Can I provide any more info to help troubleshoot this issue?
(In reply to robert-sz from comment #4)
The failed_saveas_new_file.pcap is strange. Look at packets 422 onwards. The client looks for file rnd_dev\config\helloworld.txt and doesn't find it (gets STATUS_NO_SUCH_FILE). Then it tries to open it using a file disposition of 0x1:
NTCREATEX_DISP_OPEN 1 /* if file exists open it, else fail */
which *must* fail, as it already checked the file doesn't exist.
It then repeats the same pattern twice more and then the trace stops.

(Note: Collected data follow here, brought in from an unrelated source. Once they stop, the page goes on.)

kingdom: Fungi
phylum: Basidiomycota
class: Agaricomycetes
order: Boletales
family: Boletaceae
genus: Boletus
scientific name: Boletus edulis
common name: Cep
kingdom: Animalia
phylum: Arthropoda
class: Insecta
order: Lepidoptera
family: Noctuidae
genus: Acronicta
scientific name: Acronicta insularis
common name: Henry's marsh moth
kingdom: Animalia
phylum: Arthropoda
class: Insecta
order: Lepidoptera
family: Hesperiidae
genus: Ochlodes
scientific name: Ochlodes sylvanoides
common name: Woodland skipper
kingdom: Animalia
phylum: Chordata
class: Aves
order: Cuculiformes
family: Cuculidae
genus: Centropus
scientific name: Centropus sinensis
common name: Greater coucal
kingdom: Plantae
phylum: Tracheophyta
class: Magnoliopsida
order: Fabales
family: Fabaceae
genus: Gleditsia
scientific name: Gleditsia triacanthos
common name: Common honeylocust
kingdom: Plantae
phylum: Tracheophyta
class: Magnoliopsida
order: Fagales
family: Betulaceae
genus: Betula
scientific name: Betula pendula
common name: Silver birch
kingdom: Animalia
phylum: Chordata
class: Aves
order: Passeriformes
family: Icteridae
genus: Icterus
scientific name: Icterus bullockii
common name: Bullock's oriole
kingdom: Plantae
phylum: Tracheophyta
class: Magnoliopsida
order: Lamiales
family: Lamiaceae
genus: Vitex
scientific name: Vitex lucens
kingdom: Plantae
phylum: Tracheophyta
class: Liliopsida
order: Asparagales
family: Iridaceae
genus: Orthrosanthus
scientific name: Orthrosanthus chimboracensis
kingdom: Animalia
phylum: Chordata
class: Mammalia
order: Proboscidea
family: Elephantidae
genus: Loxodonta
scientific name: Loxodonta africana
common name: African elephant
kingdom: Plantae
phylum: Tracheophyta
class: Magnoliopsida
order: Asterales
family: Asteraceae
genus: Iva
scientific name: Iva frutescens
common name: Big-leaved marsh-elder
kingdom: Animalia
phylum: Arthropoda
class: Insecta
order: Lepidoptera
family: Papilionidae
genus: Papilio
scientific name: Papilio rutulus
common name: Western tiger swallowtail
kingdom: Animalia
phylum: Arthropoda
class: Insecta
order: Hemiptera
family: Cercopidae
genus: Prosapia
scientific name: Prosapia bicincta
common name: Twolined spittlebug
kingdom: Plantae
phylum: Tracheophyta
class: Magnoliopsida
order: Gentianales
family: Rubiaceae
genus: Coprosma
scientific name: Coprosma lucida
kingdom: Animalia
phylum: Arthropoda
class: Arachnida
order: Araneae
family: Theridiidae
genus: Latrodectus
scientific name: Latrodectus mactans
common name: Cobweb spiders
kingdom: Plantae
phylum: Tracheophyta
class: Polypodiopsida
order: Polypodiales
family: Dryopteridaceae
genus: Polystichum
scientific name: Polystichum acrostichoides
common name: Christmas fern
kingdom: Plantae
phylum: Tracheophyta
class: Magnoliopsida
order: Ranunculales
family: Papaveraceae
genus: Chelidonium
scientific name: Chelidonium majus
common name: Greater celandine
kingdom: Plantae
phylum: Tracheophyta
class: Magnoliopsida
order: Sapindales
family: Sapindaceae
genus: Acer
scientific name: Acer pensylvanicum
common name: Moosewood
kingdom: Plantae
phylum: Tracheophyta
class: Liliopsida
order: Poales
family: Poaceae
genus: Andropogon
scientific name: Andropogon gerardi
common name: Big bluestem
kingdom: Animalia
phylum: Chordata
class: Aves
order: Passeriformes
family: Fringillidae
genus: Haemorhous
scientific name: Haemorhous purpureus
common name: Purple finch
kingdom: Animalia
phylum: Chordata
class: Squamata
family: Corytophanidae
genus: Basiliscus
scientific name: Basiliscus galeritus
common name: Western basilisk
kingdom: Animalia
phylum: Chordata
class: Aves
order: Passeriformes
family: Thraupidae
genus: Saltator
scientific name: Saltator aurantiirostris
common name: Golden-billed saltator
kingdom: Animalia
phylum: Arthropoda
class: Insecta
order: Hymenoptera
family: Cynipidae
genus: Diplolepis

Given the trace you sent me, the client isn't even trying to create the file, so there's no surprise it fails.
Thanks for going through the logs. I don't know why notepad would not even try to create the file before opening it, but that is the behaviour that we are experiencing. Likely the "client" (in the loosest sense of the word, I am meaning Windows Explorer/Notepad) has already determined that the path is read-only and as a result won't even try to create a file.
Even when the path is open in Windows Explorer, the context menu (Shift-F10) won't give me the "New" option. I simply chose Notepad because it showed the error, the problem was reproducible and was easy to capture the logs when trying to do a "Save As".
I will send in a fuller tcpdump and samba log.
I appreciate your time troubleshooting this!
closing due to lack of feedback. If you see a similar misbehaviour with latest 4.11, please provide some simple steps to reproduce the issue.